Posted: Sun May 21, 2023 10:47 Post subject: Bridge to bridge performance
Hello, I've recently upgraded my Netgear R7800 router that I use as a PPPoE gateway to r52569 (with a full reset). It has 4 bridges, the use of which is probably not relevant to the question, but for clarity: one bridge is direct traffic to the web, a second for IoT -- also direct but with extra safeguards. The other have all external traffic routed via two separate openvpn connections. Each bridge has its own subnet, vlan tag, and wap. With the exception of IoT, all the bridges/subnets have routes to each other (and I'm not testing IoT in the below).
I've experienced some instability in connections, particularly voip, and speedtests have been unusually volatile (ie speed goes up and down) and mostly a little lower than expected. In investigating this I noticed something that seems strange to me: traffic within a single bridge is fast, as expected. When sending across the LAN from one bridge to the other, I'm seeing very high packet loss and decreased throughput. To me it seems this shouldn't be happening (but maybe you can tell me it's just normal, what do I know, I'm not a networking guru!). All the more so because, looking at 'top' on the router while this is happening, the CPU never gets above maybe 20% and the sirq (which I'm guessing is system IRQs) tops out at under 30% (also the load rarely goes over 1). So I could see if the CPU was unable to keep up it would be forced to drop packets, but it seems that's not even the case?
The setup: two linux laptops, connected directly to the router ethernet ports with 1Gbps connections. All results are shown from the server1 perspective, connecting to iperf3 running 'iperf3 -s' on server2. (Note that not much else is happening on the network during these tests)

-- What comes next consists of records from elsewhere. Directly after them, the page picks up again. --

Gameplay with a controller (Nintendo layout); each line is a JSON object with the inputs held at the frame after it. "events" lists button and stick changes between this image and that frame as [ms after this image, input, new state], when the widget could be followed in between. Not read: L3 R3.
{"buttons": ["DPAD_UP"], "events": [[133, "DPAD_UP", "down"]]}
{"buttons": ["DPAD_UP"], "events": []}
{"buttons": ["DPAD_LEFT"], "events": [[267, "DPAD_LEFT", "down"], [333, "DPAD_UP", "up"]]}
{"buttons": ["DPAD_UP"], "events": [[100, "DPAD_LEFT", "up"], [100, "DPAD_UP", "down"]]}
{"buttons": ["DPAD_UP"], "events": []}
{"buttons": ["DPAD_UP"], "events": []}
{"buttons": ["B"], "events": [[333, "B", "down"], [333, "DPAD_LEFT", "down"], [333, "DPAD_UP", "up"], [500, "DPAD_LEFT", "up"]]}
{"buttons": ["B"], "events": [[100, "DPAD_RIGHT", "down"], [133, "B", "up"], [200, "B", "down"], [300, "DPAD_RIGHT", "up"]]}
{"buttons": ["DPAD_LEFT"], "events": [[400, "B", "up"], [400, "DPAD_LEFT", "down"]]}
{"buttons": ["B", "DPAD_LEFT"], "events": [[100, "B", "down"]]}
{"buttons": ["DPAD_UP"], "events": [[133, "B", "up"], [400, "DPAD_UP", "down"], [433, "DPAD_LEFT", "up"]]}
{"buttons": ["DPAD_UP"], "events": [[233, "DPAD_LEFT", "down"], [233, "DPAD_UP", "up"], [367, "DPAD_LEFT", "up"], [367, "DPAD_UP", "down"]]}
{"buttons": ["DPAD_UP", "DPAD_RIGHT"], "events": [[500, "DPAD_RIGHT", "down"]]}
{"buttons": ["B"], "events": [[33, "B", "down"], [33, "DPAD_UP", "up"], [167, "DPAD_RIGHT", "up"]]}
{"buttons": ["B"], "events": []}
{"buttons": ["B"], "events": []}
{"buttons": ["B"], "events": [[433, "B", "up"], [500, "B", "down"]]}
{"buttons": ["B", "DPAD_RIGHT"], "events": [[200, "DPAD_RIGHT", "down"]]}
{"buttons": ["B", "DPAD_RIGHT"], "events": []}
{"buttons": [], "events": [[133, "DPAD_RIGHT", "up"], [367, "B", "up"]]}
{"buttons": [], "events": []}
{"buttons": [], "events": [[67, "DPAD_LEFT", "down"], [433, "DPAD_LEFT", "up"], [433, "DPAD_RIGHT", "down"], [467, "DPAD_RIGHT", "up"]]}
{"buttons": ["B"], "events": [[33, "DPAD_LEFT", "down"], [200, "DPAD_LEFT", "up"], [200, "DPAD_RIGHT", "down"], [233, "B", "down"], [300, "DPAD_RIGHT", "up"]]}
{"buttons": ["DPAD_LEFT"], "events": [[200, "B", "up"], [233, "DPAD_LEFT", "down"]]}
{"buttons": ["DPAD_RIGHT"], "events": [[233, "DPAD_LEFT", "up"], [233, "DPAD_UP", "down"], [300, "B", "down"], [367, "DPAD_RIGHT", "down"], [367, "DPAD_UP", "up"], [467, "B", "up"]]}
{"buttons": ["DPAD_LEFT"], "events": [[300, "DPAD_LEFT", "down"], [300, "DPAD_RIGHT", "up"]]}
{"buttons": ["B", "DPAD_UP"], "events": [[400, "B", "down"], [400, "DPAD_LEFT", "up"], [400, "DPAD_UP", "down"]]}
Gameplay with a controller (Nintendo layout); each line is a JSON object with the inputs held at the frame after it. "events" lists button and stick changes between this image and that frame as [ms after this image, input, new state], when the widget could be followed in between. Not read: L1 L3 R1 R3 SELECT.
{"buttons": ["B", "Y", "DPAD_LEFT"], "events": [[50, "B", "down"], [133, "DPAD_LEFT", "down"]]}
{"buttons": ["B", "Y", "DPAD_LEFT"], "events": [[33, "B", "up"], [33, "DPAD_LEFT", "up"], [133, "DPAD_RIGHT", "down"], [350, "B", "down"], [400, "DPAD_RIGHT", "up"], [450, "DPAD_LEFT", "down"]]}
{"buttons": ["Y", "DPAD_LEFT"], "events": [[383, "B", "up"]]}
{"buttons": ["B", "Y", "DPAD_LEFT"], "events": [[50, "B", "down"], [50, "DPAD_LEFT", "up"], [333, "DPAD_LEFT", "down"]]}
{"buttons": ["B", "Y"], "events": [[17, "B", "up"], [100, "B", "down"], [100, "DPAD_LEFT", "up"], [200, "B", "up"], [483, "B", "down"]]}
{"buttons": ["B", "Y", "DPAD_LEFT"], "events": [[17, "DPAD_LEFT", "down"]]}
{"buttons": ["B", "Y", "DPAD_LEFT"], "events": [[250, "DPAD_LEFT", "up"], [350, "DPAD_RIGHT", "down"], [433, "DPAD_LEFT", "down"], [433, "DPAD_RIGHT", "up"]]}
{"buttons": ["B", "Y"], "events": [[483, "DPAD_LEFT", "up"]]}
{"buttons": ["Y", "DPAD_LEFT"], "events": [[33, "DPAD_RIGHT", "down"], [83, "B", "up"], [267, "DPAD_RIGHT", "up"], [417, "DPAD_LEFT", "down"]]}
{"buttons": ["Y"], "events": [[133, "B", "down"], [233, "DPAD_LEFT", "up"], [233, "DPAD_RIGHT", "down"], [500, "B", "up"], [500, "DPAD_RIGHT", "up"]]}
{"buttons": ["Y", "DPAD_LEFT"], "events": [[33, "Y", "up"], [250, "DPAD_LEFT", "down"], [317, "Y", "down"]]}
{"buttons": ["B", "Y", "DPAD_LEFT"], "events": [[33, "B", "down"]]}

First, results from when both laptops are on the same bridge (br0)/subnet (192.168.9.*):
Note that I ran the reverse test twice there, and there is already some significant variation for reasons unknown (including during each test). There is also a difference between directions, for reasons unknown, but not enough that I'm too worried (maybe I should be?).
Now when server 2 is on another subnet (192.168.10.*)/bridge (br1):
Across bridges, there is a loss rate of 33%-44% of UDP packets and about 40% reduced throughput!
Could I be doing something wrong here? Anybody have any ideas what's going on? Is it just me? Any suggestions for digging further into this?
Joined: 16 Nov 2015 Posts: 6446 Location: UK, London, just across the river..
Posted: Sun May 21, 2023 11:37 Post subject:
i can imagine the topology of your network...kind of...
but...switch has its own cpu, so when traffic goes over the switch than the router CPU is not in use
like port to port...router cpu get involved only when there is a traffic WAN to LAN and opposite..moreover you run pppoe that puts a toll on routers CPU..
so, for loss packets you can blame either different clients with different NIC's and settings..or the switch firmware that is utilising the switch CPU capabilities...that has nothing common with DDWRT side...
as you stated you have vlan's tagged, assigned to bridges...on their own subnets..dhcp..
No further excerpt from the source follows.